Most Days We Are an Enterprise of an Excavated Archaeological Site

 

 

after the fourth wife’s only husband

 

most days we are an enterprise of an excavated archaeological site,
and some days we are politics of identity, who are better at being headless.
every now and then gestalt psychologists fall prey to the unmercenary
doctrines of the whole is greater than the sum of its parts.
i’ve heard that some parts don’t make a sum as big as the whole.
and if you put a kettle on the stove, that’s where the kettle stays,
unlike birds whom you may place adjacent to grey ribbons in sky,
and later find them vicariously hidden between its folds of cellulite,
i asked for another day after tomorrow when I am finally home,
still to contemplate the prospects of a start-up that builds start-ups,
the bird doesn’t find itself back in the sky after displacing itself,
over generations of snake charmers. even when mumtaz called out to them,
they are brainless creatures with tiny brains, the size of a leprechaun’s
uniform, and simper lankily between whites of purdah and chick peas,
and when we fall among the gallery of ruins, our pits covered with feathers
of some ostrich’s dreams, the size of its egg, there will be quietist bodies
vibrating to a persian bebop siren. say we want to be alive when we grow
up. how impotent is being potent. you mean ‘important’?
mumtaz was not taught english in the mughal era, she only married
a bewitching misogynist who hides his contempt in the ivory walls
of the seventh wonder of the world, among others such as patriarchy,
see birds are closest to kings after drainage systems named in their honour.
and from what i’ve heard i know birds don’t build their graves in the sky.

 

 

[Previously published in Indolent Books’ What Rough Beast Series ]

 

 

 

Pedestal

 

 

in history, we study that the institution of kingship was

based on human choice. that we wanted to be ruled.

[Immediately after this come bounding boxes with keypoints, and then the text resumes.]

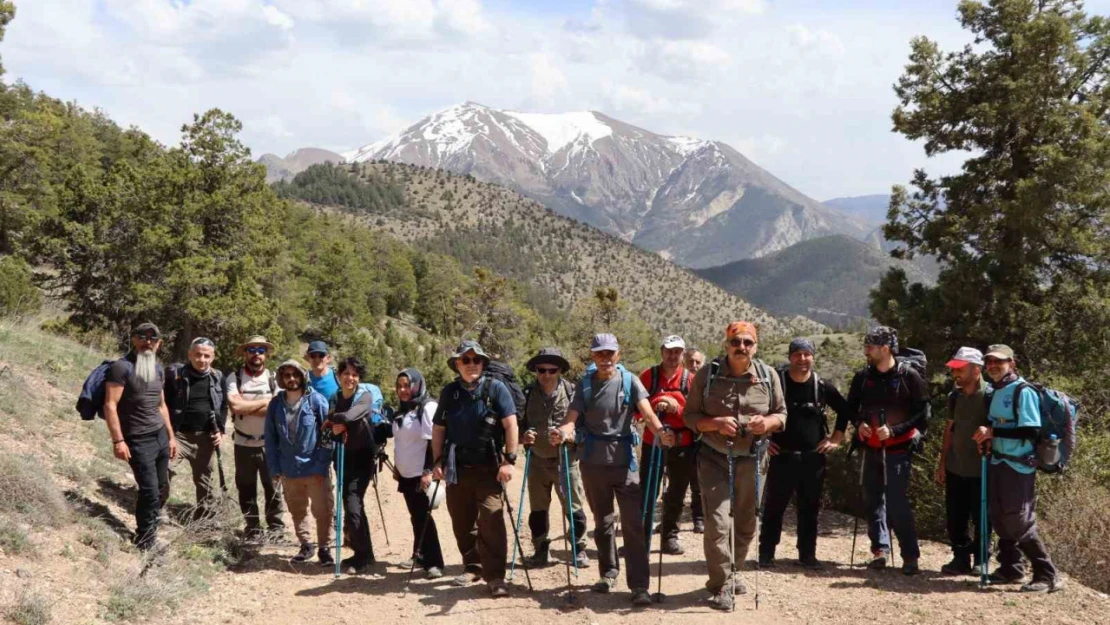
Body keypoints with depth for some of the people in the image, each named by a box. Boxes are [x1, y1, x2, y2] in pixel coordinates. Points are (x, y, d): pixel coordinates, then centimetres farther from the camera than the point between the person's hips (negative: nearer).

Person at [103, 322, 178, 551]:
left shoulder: (158, 369, 12)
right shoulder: (122, 367, -11)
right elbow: (110, 405, -14)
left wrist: (171, 436, 19)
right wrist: (118, 440, -19)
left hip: (160, 436, 7)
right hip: (138, 440, -7)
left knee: (162, 489, 6)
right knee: (150, 491, -6)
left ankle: (149, 532, 22)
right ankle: (145, 541, 10)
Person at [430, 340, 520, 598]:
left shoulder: (495, 388, -4)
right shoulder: (449, 392, 8)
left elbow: (511, 424, -8)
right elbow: (438, 429, 13)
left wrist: (509, 459, -13)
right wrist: (438, 461, 5)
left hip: (489, 468, -4)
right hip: (457, 468, 4)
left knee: (491, 520, -12)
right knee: (461, 522, 11)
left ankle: (495, 576, -8)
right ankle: (472, 567, 28)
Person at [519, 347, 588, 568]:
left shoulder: (571, 392, -7)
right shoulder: (528, 394, 1)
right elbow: (519, 423, 7)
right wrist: (524, 436, -13)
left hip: (566, 460, -3)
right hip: (538, 460, 3)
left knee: (573, 507, 1)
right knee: (537, 509, 11)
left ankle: (579, 549, 16)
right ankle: (541, 550, 25)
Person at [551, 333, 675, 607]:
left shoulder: (629, 381, -3)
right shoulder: (584, 384, 1)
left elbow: (646, 411, -16)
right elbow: (572, 418, -9)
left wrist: (660, 431, -36)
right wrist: (564, 431, -33)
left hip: (624, 460, -2)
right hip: (593, 461, 2)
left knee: (633, 523, -7)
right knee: (602, 521, 15)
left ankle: (639, 585, -5)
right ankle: (609, 572, 32)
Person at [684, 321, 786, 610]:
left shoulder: (768, 375, -3)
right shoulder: (707, 374, -9)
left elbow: (781, 413, 7)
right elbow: (690, 416, -5)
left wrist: (768, 422, -17)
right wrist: (717, 423, -24)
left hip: (749, 459, 3)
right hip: (714, 459, -3)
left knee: (746, 525, 15)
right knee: (717, 523, -12)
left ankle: (730, 573, 37)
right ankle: (720, 586, 1)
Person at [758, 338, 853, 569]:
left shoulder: (822, 386, 3)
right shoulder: (776, 382, -4)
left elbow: (845, 410, 16)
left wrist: (836, 439, 10)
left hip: (813, 458, 2)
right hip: (782, 456, -2)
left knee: (810, 508, 8)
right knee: (774, 506, 1)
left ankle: (807, 554, 18)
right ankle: (766, 553, 9)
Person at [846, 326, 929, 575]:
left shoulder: (909, 376, -8)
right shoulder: (863, 376, 5)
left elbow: (922, 413, -7)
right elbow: (851, 406, 18)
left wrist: (893, 430, -17)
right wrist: (859, 424, -3)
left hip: (898, 447, -5)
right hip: (872, 447, 5)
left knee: (897, 501, -10)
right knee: (873, 498, 8)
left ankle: (910, 556, -1)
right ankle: (880, 548, 19)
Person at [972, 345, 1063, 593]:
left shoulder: (1023, 392, -13)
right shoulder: (996, 392, 12)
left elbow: (1032, 431, -22)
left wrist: (993, 432, -24)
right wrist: (986, 438, 2)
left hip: (1019, 466, -8)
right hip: (997, 463, 8)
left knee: (1020, 524, -7)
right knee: (1000, 519, 12)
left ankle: (1048, 575, 3)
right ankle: (1011, 569, 24)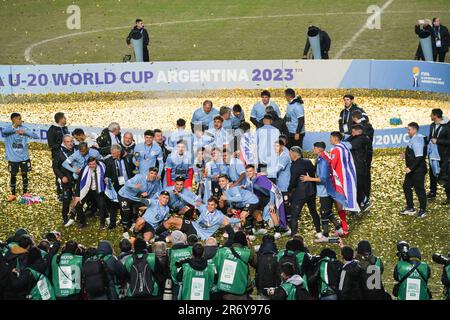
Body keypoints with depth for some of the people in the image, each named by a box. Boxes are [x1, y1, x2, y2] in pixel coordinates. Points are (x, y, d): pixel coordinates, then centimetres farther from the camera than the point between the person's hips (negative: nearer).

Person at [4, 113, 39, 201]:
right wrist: (14, 128, -41)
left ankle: (25, 193, 26)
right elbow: (4, 131, -33)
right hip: (12, 158, -1)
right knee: (13, 175, 8)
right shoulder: (8, 128, -8)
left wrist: (24, 132, -23)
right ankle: (13, 194, 22)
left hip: (24, 157, 2)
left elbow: (36, 136, -11)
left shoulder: (24, 128, -3)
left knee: (24, 174, 10)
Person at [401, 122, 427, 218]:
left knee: (419, 189, 1)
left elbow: (419, 157, -27)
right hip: (412, 169, 10)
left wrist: (410, 168, -27)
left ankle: (422, 210, 14)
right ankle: (410, 208, 28)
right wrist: (406, 155, 9)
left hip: (418, 170, -10)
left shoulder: (417, 140, -22)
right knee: (406, 187, 17)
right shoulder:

maybe they didn’t have a choice, she says. give our king

a proportion of our rice, in turn for protecting subjects.

sutta pitaka, one basket of sutta, contains the essence of buddha.

that ours was an idyllic state; if a man needed soup for meal,

the nature gave him soup for meal, she says. that was easy.

we turn our heads over to the black board, rise to the sound of

chalk squeaking against. the chalk doesn’t wish to give up a

proportion of its rice. we were silent. we were landscape board.

see recognition of human agency in creating reality.

when a dog eats dog, do we mourn the dog who died, or

the dog who learnt to kill?

no, you build a pedestal for your ancestors.

brick by brick, we leave lines on our hands, and call it fate.

 

 

[Previously published in The Slag Review’s Issue 5]

 

 

 

i am mona lisa

 

 

i learnt a method of madness in never speaking. when
they ask me, how are you. i smile. i am slow flower.

people will listen to you, if you are silence tied to
thousand stories. you keep them to yourself at time.

there is certain sigh in silence. i learnt to drink mine,
when the curiosity killed their cat. i am slow bird.

uncertain times in summer, the body is a vacuum.
we are water above the room temperature. i am lakes
that burn hands. some fishes don’t even run deep.

when people ask me, how are you. i tell them i sell
smiles, if they’ll sell a painting to me.

there is fire if you build a hearth. some people were
terribly vexed. i am elevator that stops at ninth floor,
when you wanted out at second.

there is quiet in madness. it will never speak to you
again, if you try and sell it mona lisa.

da vinci painted some madness, some softness at
tongue. so soft, no voice ever speaks.